PROBLEM REQUIREMENTS = Please restate the data word for word, in full.

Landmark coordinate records
+++++

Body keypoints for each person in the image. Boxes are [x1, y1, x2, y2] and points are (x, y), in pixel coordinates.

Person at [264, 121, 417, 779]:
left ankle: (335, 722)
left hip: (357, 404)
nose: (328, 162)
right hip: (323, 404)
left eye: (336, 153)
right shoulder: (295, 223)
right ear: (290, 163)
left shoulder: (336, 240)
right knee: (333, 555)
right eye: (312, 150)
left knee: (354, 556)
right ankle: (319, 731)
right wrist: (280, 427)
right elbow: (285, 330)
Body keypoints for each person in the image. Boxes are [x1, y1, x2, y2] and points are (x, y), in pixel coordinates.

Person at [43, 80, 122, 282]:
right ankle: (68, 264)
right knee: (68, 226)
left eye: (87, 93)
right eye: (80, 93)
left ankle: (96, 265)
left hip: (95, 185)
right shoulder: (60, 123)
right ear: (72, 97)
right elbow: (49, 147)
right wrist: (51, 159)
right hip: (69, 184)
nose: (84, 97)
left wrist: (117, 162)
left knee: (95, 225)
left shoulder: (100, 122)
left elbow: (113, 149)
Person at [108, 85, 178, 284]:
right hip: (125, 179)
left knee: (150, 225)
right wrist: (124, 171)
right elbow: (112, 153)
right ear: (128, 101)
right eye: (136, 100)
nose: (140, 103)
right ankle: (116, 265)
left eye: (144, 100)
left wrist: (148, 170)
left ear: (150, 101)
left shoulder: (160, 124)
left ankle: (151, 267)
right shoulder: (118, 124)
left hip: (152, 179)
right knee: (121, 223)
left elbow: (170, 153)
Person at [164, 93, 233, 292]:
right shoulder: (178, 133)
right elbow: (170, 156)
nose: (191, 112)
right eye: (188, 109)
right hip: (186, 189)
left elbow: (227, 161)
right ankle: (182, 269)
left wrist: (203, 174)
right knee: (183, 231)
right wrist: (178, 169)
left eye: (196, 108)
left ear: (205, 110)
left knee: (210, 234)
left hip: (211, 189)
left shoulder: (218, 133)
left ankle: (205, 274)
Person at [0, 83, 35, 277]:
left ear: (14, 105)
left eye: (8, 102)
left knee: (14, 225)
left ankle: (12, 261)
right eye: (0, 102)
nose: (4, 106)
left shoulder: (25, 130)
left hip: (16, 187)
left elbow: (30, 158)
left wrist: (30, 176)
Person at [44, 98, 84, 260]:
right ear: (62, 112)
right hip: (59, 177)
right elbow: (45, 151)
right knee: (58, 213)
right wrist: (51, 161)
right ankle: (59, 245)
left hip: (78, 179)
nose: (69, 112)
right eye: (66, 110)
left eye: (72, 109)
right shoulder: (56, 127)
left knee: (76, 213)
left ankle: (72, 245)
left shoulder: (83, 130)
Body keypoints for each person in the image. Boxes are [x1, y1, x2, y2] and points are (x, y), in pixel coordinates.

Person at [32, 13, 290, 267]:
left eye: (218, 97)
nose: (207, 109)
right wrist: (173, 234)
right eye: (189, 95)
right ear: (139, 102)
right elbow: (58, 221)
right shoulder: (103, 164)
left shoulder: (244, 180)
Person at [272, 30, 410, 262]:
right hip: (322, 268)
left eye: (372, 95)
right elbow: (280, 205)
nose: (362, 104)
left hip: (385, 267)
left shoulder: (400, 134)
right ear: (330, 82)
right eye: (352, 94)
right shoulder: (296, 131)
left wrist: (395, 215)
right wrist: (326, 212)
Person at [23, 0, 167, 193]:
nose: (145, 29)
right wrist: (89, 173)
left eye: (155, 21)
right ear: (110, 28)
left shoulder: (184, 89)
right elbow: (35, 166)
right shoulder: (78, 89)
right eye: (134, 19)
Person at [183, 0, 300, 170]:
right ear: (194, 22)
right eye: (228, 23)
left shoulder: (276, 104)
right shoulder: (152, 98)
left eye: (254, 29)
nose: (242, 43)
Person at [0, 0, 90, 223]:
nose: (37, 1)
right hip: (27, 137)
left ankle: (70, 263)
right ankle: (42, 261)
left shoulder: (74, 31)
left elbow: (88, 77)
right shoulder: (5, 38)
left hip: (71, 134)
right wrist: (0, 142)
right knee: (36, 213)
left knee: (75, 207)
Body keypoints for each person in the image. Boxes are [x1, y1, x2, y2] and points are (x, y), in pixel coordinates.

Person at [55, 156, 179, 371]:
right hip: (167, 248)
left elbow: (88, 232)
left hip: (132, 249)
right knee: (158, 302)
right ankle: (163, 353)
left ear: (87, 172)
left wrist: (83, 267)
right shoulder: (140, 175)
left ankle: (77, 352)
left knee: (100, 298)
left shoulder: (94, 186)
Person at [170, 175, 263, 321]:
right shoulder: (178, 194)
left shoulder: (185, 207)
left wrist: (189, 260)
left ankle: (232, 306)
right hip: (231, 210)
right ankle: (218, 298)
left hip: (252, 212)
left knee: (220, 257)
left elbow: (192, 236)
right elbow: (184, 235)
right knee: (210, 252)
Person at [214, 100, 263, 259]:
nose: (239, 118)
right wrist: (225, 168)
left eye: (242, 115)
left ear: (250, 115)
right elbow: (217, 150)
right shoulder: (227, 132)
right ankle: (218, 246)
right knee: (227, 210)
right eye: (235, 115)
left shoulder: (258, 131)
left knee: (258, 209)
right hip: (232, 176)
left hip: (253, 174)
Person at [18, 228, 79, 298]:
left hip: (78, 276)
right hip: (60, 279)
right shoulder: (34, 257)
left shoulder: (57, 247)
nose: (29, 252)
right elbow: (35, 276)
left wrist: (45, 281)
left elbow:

+++++

OUTPUT OF THE EXERCISE =
Body keypoints for each person in the image. Boxes are [x1, y1, x2, y2] and points are (x, y), in pixel coordinates.

Person at [264, 121, 417, 779]:
left ankle: (335, 722)
left hip: (357, 404)
nose: (328, 162)
right hip: (323, 404)
left eye: (336, 153)
right shoulder: (295, 223)
right ear: (290, 163)
left shoulder: (336, 240)
right knee: (333, 555)
right eye: (312, 150)
left knee: (354, 556)
right ankle: (319, 731)
right wrist: (280, 427)
right elbow: (285, 330)
Body keypoints for each person in the image. Boxes are [x1, y1, x2, y2] and points are (x, y), in pixel coordinates.

Person at [43, 80, 122, 282]:
right ankle: (68, 264)
right knee: (68, 226)
left eye: (87, 93)
right eye: (80, 93)
left ankle: (96, 265)
left hip: (95, 185)
right shoulder: (60, 123)
right ear: (72, 97)
right elbow: (49, 147)
right wrist: (51, 159)
right hip: (69, 184)
nose: (84, 97)
left wrist: (117, 162)
left knee: (95, 225)
left shoulder: (100, 122)
left elbow: (113, 149)
Person at [108, 85, 178, 284]:
right hip: (125, 179)
left knee: (150, 225)
right wrist: (124, 171)
right elbow: (112, 153)
right ear: (128, 101)
right eye: (136, 100)
nose: (140, 103)
right ankle: (116, 265)
left eye: (144, 100)
left wrist: (148, 170)
left ear: (150, 101)
left shoulder: (160, 124)
left ankle: (151, 267)
right shoulder: (118, 124)
left hip: (152, 179)
right knee: (121, 223)
left elbow: (170, 153)
Person at [164, 93, 233, 292]:
right shoulder: (178, 133)
right elbow: (170, 156)
nose: (191, 112)
right eye: (188, 109)
right hip: (186, 189)
left elbow: (227, 161)
right ankle: (182, 269)
left wrist: (203, 174)
right knee: (183, 231)
right wrist: (178, 169)
left eye: (196, 108)
left ear: (205, 110)
left knee: (210, 234)
left hip: (211, 189)
left shoulder: (218, 133)
left ankle: (205, 274)
Person at [0, 83, 35, 277]:
left ear: (14, 105)
left eye: (8, 102)
left knee: (14, 225)
left ankle: (12, 261)
right eye: (0, 102)
nose: (4, 106)
left shoulder: (25, 130)
left hip: (16, 187)
left elbow: (30, 158)
left wrist: (30, 176)
Person at [44, 98, 84, 260]:
right ear: (62, 112)
right hip: (59, 177)
right elbow: (45, 151)
right knee: (58, 213)
right wrist: (51, 161)
right ankle: (59, 245)
left hip: (78, 179)
nose: (69, 112)
right eye: (66, 110)
left eye: (72, 109)
right shoulder: (56, 127)
left knee: (76, 213)
left ankle: (72, 245)
left shoulder: (83, 130)
Body keypoints for each person in the image. Boxes are [x1, y1, x2, y2] and points are (x, y), in pixel coordinates.

Person at [32, 13, 290, 267]:
left eye: (218, 97)
nose: (207, 109)
right wrist: (173, 234)
right eye: (189, 95)
right ear: (139, 102)
right elbow: (58, 221)
right shoulder: (103, 164)
left shoulder: (244, 180)
Person at [272, 30, 410, 262]:
right hip: (322, 268)
left eye: (372, 95)
right elbow: (280, 205)
nose: (362, 104)
left hip: (385, 267)
left shoulder: (400, 134)
right ear: (330, 82)
right eye: (352, 94)
right shoulder: (296, 131)
left wrist: (395, 215)
right wrist: (326, 212)
Person at [23, 0, 167, 193]:
nose: (145, 29)
right wrist: (89, 173)
left eye: (155, 21)
right ear: (110, 28)
left shoulder: (184, 89)
right elbow: (35, 166)
right shoulder: (78, 89)
right eye: (134, 19)
Person at [183, 0, 300, 170]:
right ear: (194, 22)
right eye: (228, 23)
left shoulder: (276, 104)
right shoulder: (152, 98)
left eye: (254, 29)
nose: (242, 43)
Person at [0, 0, 90, 223]:
nose: (37, 1)
right hip: (27, 137)
left ankle: (70, 263)
right ankle: (42, 261)
left shoulder: (74, 31)
left elbow: (88, 77)
right shoulder: (5, 38)
left hip: (71, 134)
right wrist: (0, 142)
right knee: (36, 213)
left knee: (75, 207)
Body keypoints for each person in the image. Boxes are [x1, y1, x2, y2] and points are (x, y), in pixel coordinates.

Person at [55, 156, 179, 371]:
right hip: (167, 248)
left elbow: (88, 232)
left hip: (132, 249)
right knee: (158, 302)
right ankle: (163, 353)
left ear: (87, 172)
left wrist: (83, 267)
right shoulder: (140, 175)
left ankle: (77, 352)
left knee: (100, 298)
left shoulder: (94, 186)
Person at [170, 175, 263, 321]:
right shoulder: (178, 194)
left shoulder: (185, 207)
left wrist: (189, 260)
left ankle: (232, 306)
right hip: (231, 210)
right ankle: (218, 298)
left hip: (252, 212)
left knee: (220, 257)
left elbow: (192, 236)
right elbow: (184, 235)
right knee: (210, 252)
Person at [214, 100, 263, 259]:
nose: (239, 118)
right wrist: (225, 168)
left eye: (242, 115)
left ear: (250, 115)
right elbow: (217, 150)
right shoulder: (227, 132)
right ankle: (218, 246)
right knee: (227, 210)
right eye: (235, 115)
left shoulder: (258, 131)
left knee: (258, 209)
right hip: (232, 176)
left hip: (253, 174)
Person at [18, 228, 79, 298]:
left hip: (78, 276)
right hip: (60, 279)
right shoulder: (34, 257)
left shoulder: (57, 247)
nose: (29, 252)
right elbow: (35, 276)
left wrist: (45, 281)
left elbow:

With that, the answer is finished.